**** BRANO DEL TESTO
Luci al neon e musiche elettroniche per un film molto particolare che trasporta il tono dei manga nel cinema americano

Death Note

24.08.2017 - Autore: Marco Triolo (Nexta)
Adam Wingard è senz'altro una delle voci più interessanti del nuovo panorama horror americano, e lo resta nonostante il passo falso di Blair Witch. Hollywood se ne è accorta e gli ha affidato il suo primo progetto ad alto budget, Godzilla vs. Kong, un film che rischia però di seppellire il suo stile molto personale sotto una tonnellata di note dei produttori. Ma prima dello scontro tra i due colossi del cinema di mostri, Wingard ha lavorato a un altro progetto su commissione, Death Note. In uscita direttamente su Netflix, il film è molto atteso soprattutto dagli appassionati di manga, essendo tratto dal celebre fumetto di Tsugumi Oba e Takeshi Obata. Un'opera di culto che ha già generato una serie animata, quattro film e una miniserie TV in Giappone.

 
La versione americana, come da tradizione, occidentalizza ambientazione e personaggi, ma si mantiene molto fedele al tono dei manga. Sembra di vedere davvero un manga in versione live action e con volti americani: il passo è quello dei fumetti giapponesi, dotati di ritmo forsennato, psicologie dai tratti forti e drammatici e con una tendenza a ragionare per assoluti, concept e personaggi sopra le righe con tratti grafici molto distintivi. Di conseguenza, è necessario mettersi nel giusto stato d'animo per godere di Death Note, che non intende certo essere una visione “realistica” (come spesso accade con questo tipo di adattamenti) del manga.
********
**** ESTRATTI DI DATI
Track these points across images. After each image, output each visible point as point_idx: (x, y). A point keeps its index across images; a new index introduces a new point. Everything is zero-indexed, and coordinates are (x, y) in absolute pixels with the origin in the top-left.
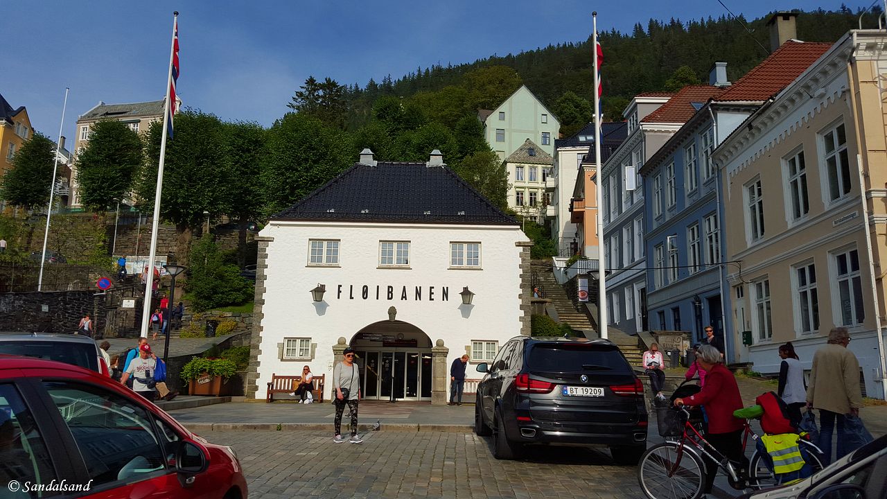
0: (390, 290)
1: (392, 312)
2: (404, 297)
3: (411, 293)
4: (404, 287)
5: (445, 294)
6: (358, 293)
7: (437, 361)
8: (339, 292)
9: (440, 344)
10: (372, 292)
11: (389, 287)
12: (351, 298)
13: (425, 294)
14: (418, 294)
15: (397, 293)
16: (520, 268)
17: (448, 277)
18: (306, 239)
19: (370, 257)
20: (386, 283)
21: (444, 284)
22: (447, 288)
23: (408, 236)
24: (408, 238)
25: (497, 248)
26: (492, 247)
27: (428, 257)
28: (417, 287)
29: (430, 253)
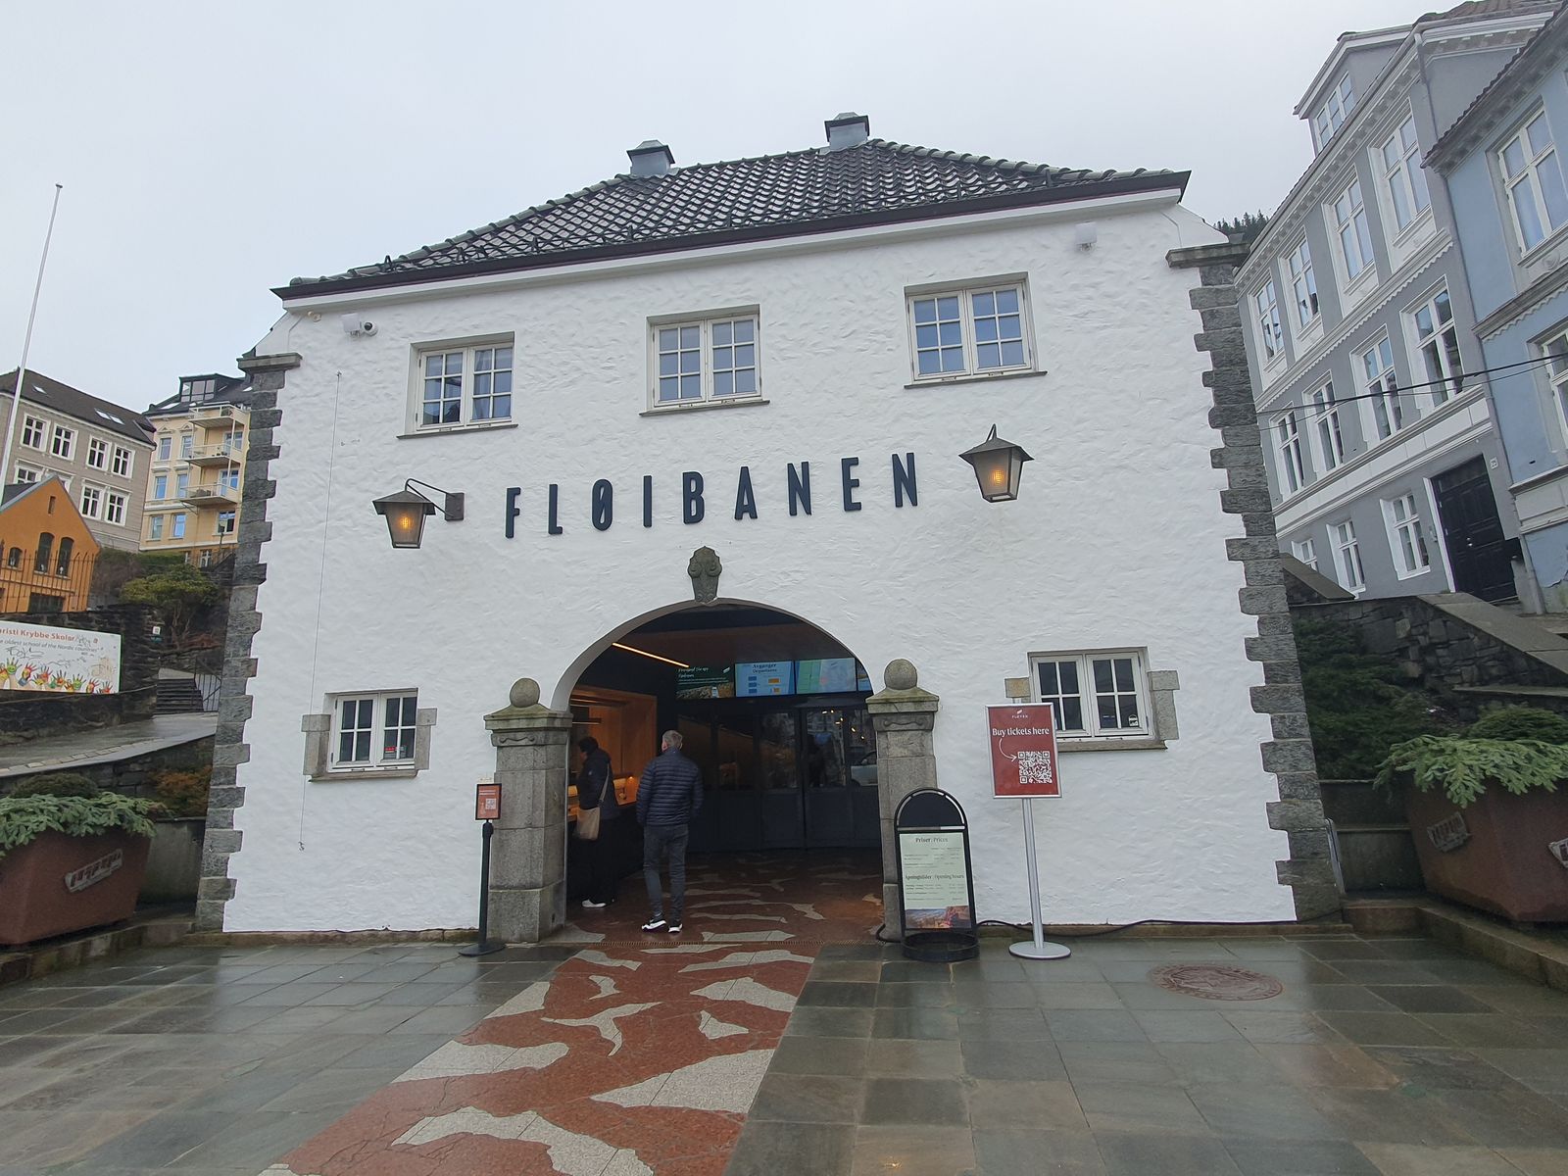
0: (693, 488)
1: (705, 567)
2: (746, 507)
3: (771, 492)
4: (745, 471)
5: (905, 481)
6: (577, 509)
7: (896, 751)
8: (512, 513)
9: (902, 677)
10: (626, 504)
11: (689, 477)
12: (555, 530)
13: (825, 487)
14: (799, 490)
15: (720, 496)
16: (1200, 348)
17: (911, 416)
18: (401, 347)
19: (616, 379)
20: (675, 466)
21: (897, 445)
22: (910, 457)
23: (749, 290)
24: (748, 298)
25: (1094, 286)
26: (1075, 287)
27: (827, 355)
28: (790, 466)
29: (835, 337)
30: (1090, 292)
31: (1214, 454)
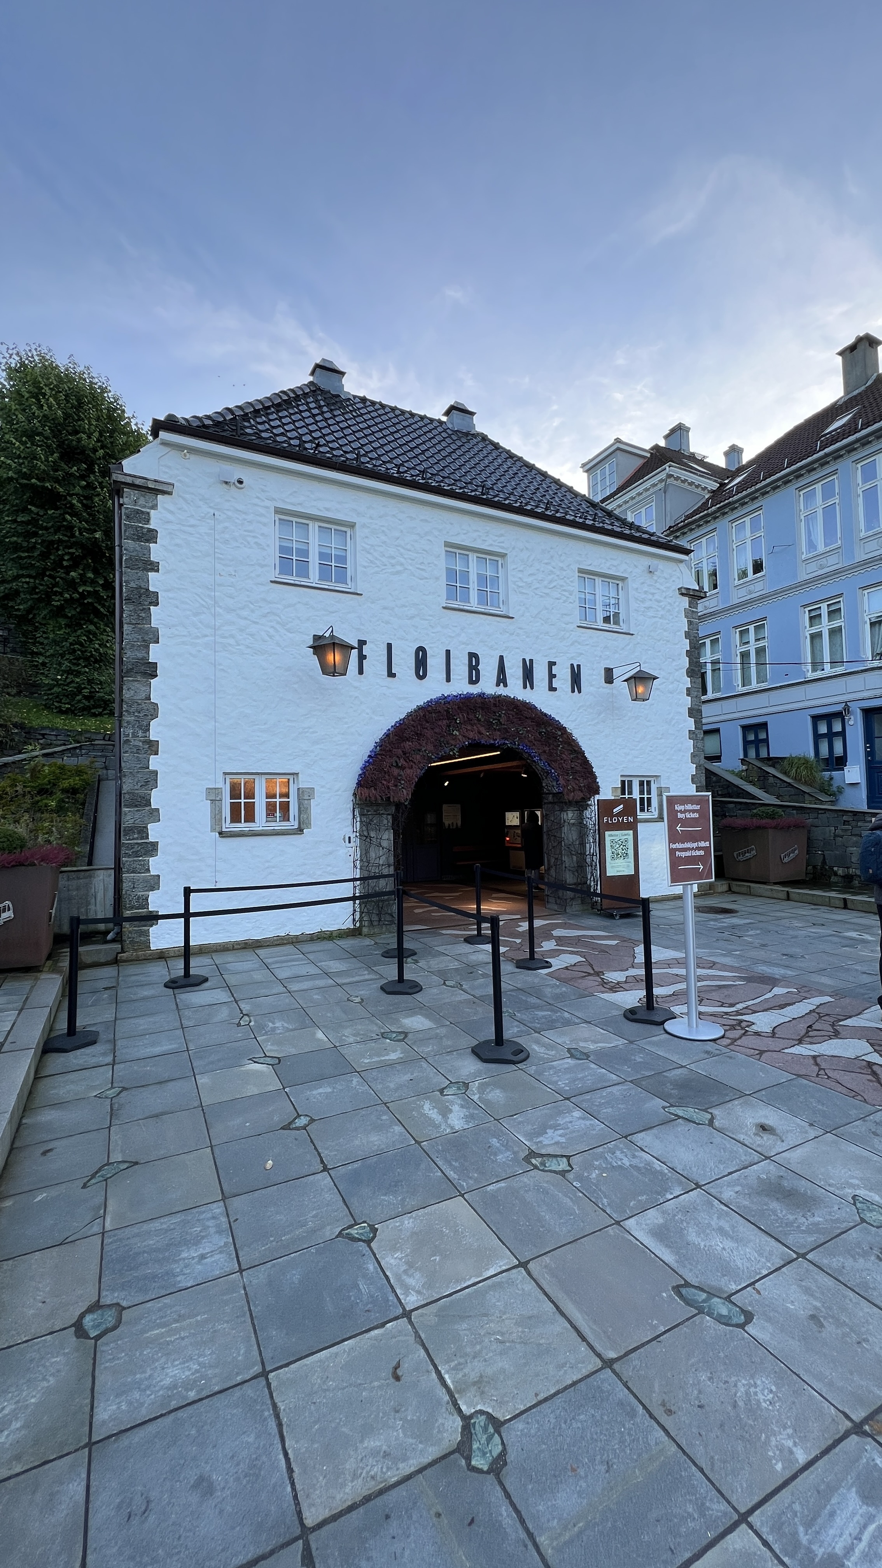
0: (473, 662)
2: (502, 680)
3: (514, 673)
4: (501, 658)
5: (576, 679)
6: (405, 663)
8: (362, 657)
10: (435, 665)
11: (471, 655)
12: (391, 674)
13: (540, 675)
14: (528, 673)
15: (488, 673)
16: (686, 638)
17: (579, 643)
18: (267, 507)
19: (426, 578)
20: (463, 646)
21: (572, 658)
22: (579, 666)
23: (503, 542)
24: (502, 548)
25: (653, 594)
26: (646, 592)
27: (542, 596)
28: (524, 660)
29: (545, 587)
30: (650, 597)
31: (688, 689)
********
**** ESTRATTI DI DATI
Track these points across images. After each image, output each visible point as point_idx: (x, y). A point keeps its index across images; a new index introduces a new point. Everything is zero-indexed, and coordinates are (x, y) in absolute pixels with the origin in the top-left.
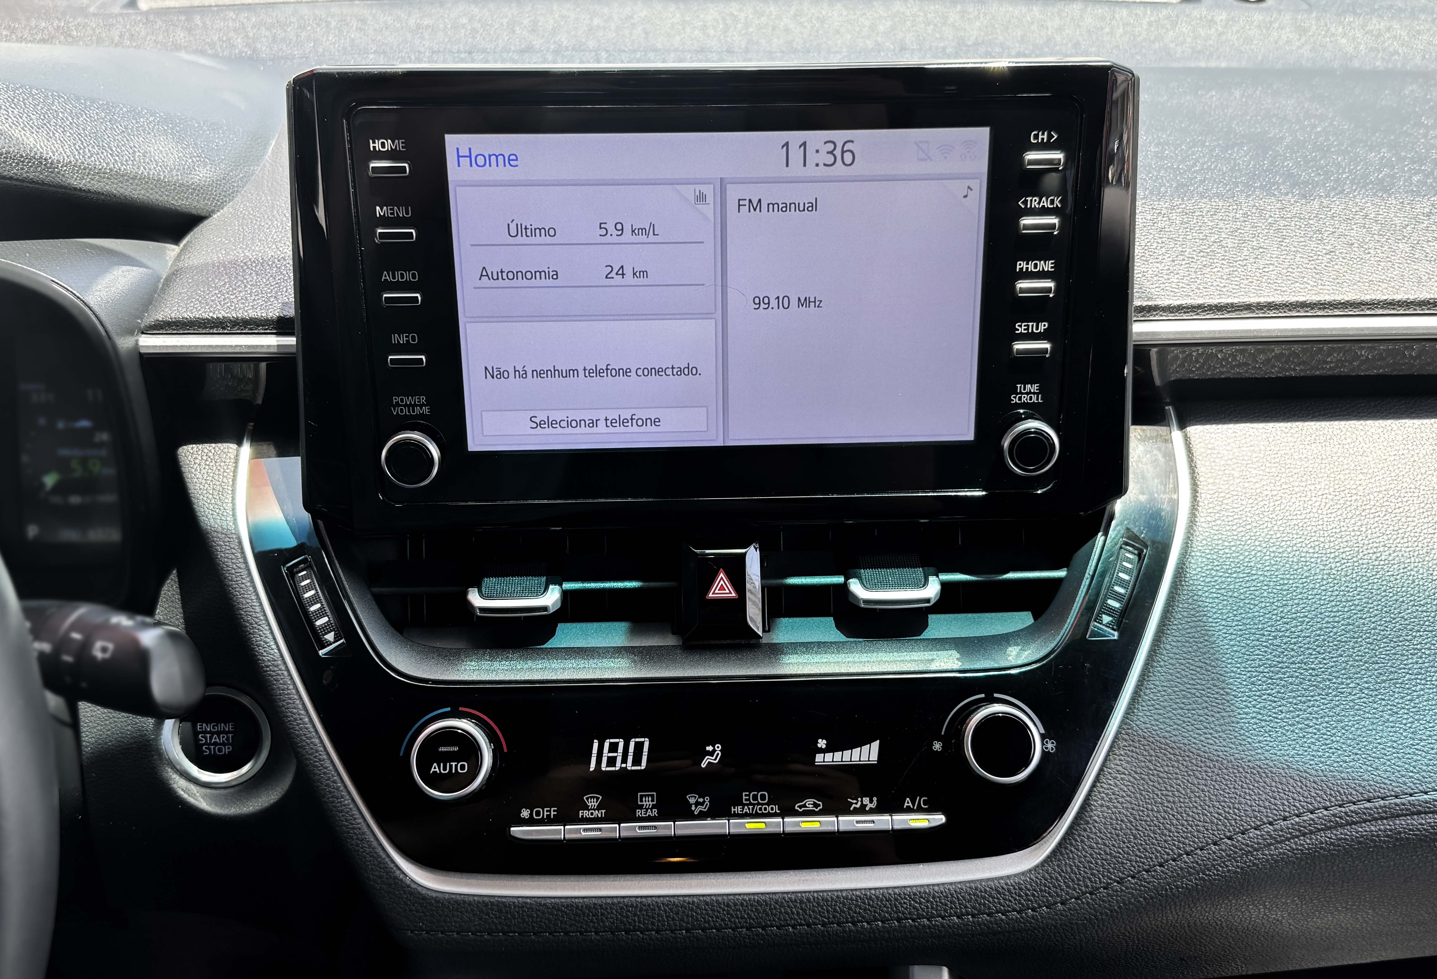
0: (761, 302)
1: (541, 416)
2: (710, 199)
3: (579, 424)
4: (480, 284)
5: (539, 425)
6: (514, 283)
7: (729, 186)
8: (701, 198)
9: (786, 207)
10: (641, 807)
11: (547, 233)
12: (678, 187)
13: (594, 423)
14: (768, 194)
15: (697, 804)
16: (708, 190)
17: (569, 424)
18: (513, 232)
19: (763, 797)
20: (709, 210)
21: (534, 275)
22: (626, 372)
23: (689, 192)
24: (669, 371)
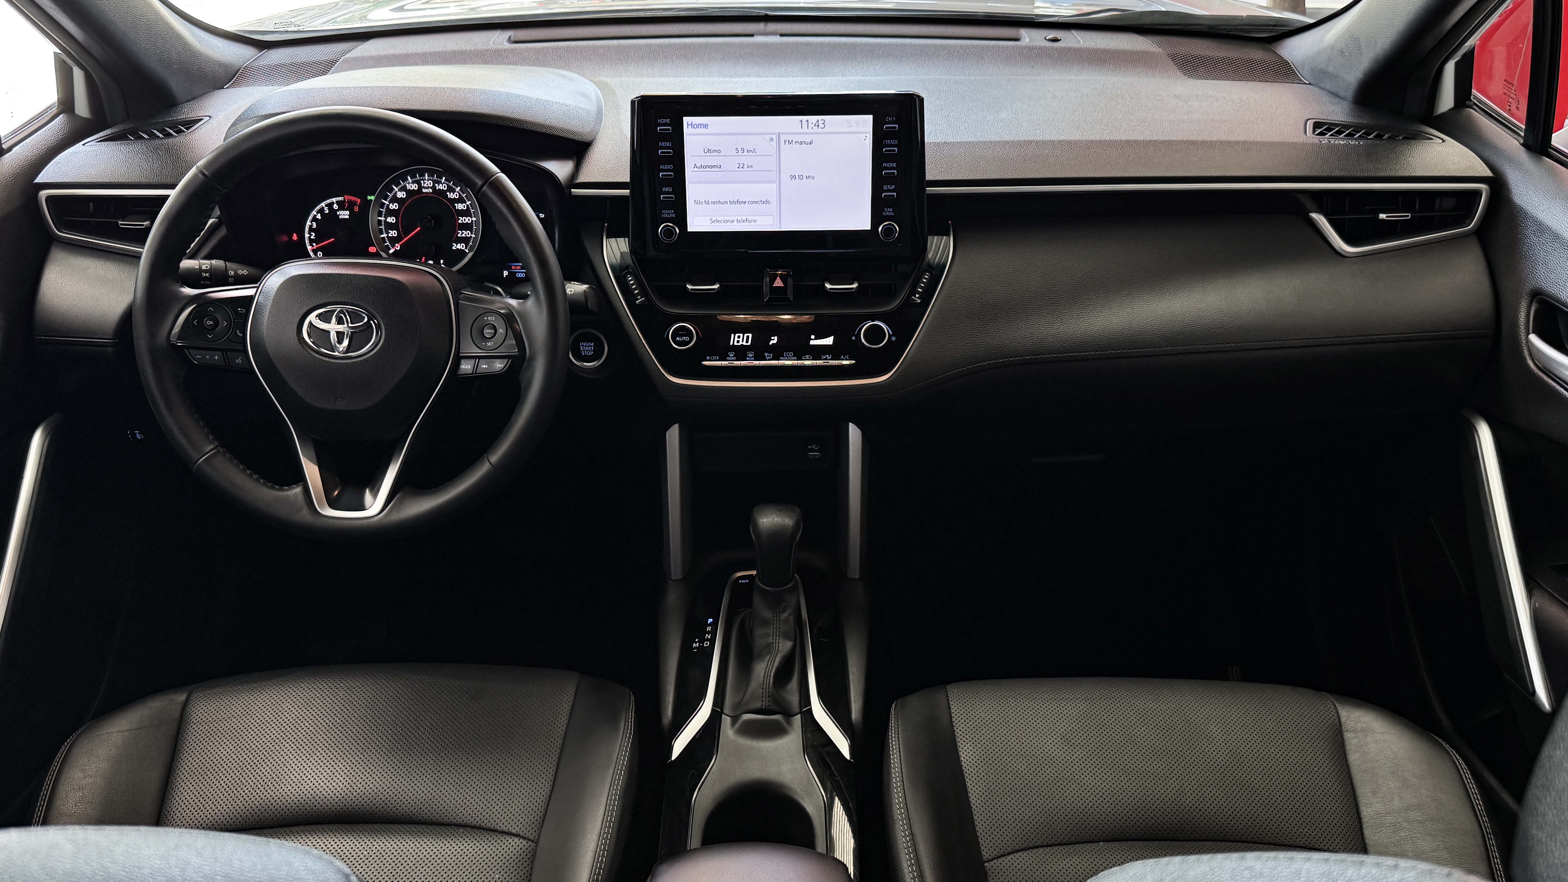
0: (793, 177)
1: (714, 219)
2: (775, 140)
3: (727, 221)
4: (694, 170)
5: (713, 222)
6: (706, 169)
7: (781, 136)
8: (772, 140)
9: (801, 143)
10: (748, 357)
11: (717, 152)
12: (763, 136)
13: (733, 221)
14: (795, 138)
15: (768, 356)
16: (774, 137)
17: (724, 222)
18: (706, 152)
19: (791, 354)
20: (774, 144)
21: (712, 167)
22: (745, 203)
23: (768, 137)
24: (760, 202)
********
**** ESTRATTI DI DATI
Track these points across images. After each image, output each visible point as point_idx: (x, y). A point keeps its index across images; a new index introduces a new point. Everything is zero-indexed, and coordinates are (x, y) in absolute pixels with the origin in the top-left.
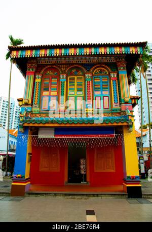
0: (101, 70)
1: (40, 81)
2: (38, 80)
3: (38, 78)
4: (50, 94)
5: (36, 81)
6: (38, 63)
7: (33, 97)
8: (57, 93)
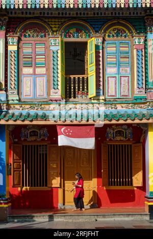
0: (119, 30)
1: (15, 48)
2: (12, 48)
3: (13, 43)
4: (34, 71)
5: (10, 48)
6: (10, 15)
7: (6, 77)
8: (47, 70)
********
QUESITI PROPOSTI:
**A.** Trascrivi il passo della recensione di Death Note che inizia con "Adam Wingard è" e termina con "TV in Giappone.".
**B.** Stabilisci se ciascuna delle seguenti affermazioni concorda con la recensione di Death Note, rispondendo sì o no e citando le parole decisive del testo: (i) Godzilla vs. Kong è il primo progetto ad alto budget affidato a Wingard; (ii) il film Death Note uscirà nelle sale cinematografiche; (iii) la versione americana conserva l'ambientazione giapponese.
**C.** Secondo la recensione di Death Note, che cosa ha già generato in Giappone l'opera da cui è tratto il film?

RISULTATI DELL'ESERCIZIO:
**A.**
Adam Wingard è senz'altro una delle voci più interessanti del nuovo panorama horror americano, e lo resta nonostante il passo falso di Blair Witch. Hollywood se ne è accorta e gli ha affidato il suo primo progetto ad alto budget, Godzilla vs. Kong, un film che rischia però di seppellire il suo stile molto personale sotto una tonnellata di note dei produttori. Ma prima dello scontro tra i due colossi del cinema di mostri, Wingard ha lavorato a un altro progetto su commissione, Death Note. In uscita direttamente su Netflix, il film è molto atteso soprattutto dagli appassionati di manga, essendo tratto dal celebre fumetto di Tsugumi Oba e Takeshi Obata. Un'opera di culto che ha già generato una serie animata, quattro film e una miniserie TV in Giappone.

**B.**
(i) Sì: "gli ha affidato il suo primo progetto ad alto budget, Godzilla vs. Kong".
(ii) No: "In uscita direttamente su Netflix".
(iii) No: "occidentalizza ambientazione e personaggi".

**C.** Una serie animata, quattro film e una miniserie TV.